Even though this question is very old, I thought I would give an answer to show a different, more algebraic approach.

Since $A$ is a normal matrix it can be shown that:

1) $||A\overrightarrow{z}|| = ||A^*\overrightarrow{z}||$

2) $ A - \lambda I $ is normal

Given that $\lambda$ is an eigenvalue with some corresponding eigenvector $\overrightarrow{z}$, then observe the following:

$$A\overrightarrow{z} = \lambda \overrightarrow{z} $$ $$A\overrightarrow{z} - \lambda \overrightarrow{z} = \overrightarrow{0} $$ $$(A - \lambda I)\overrightarrow{z} = \overrightarrow{0} $$ $$||(A - \lambda I )\overrightarrow{z}|| = 0 $$ $$||(A - \lambda I)^*\overrightarrow{z}|| = 0 $$ $$||(A^* - \overline{\lambda} I)\overrightarrow{z}|| = 0 $$ $$||A^*\overrightarrow{z} - \overline{\lambda}\overrightarrow{z}|| = 0 $$

From which we can conclude that $A^*\overrightarrow{z} = \overline{\lambda}\overrightarrow{z}$ as required. The if and only if can be shown the exact same way essentially.
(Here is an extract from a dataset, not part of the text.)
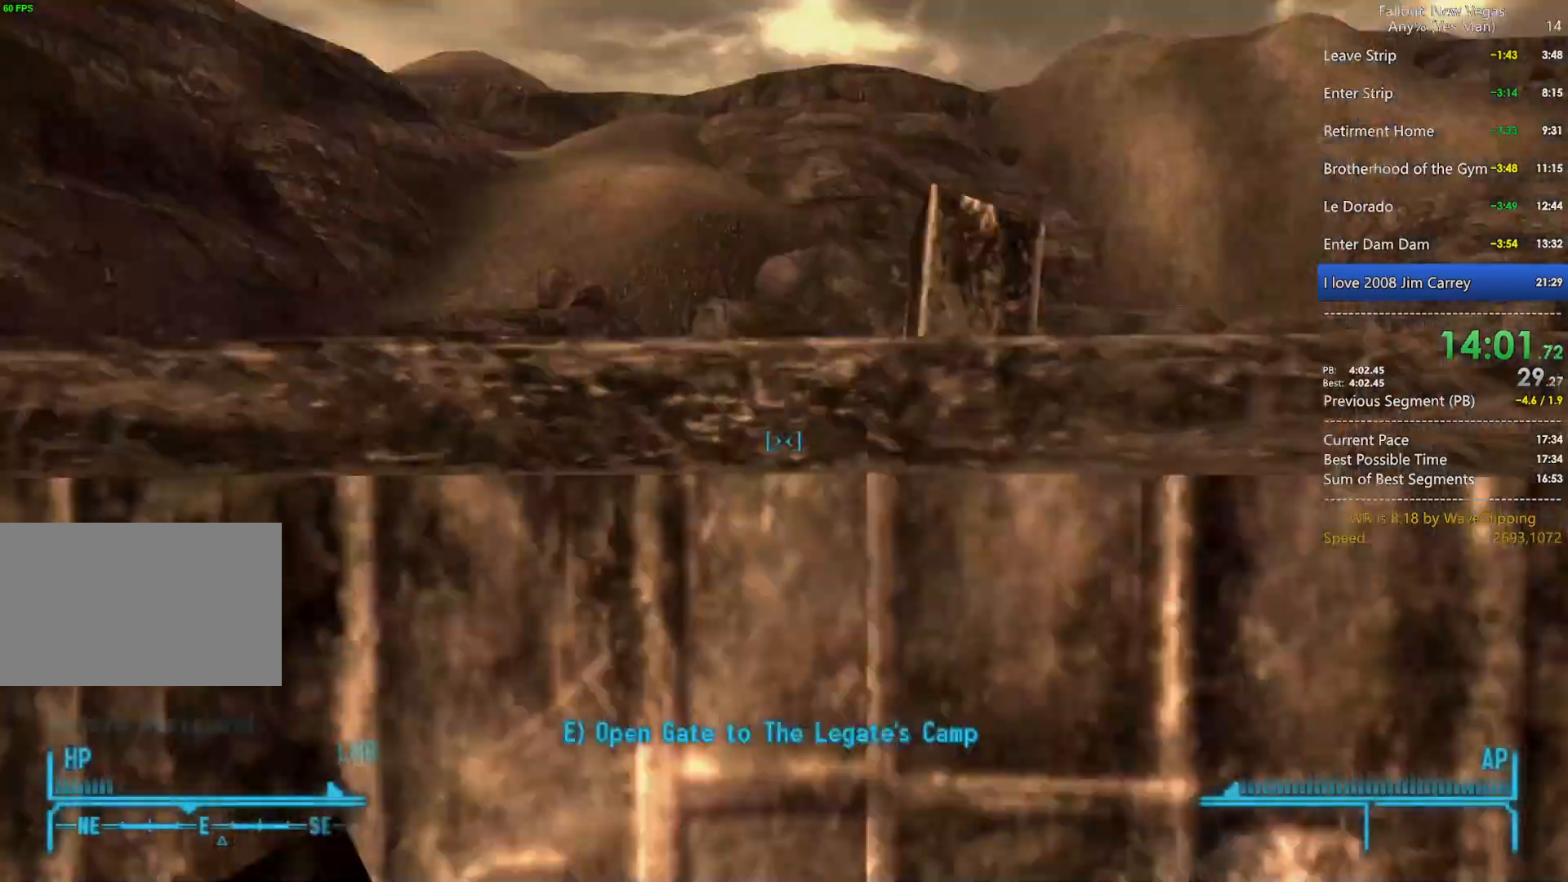
{"keys": ["s"], "mouse": [], "mouse_move": "still", "events": [[33, "q", "down"], [83, "g", "down"], [83, "q", "up"], [133, "g", "up"], [183, "w", "up"], [367, "s", "down"]]}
It is also interesting to observe that the eigenvector remains the same even when the eigenvalue changes.

You can simply use that a matrix $A$ and its transpose have the same eigenvalues (they have the same characteristic and minimal polynomials), and that conjugating a matrix gives the complex conjugate characteristic polynomial, whose roots are complex conjugates of those of the original. So the stated property holds for any complex matrix$~A$; being normal is a red herring.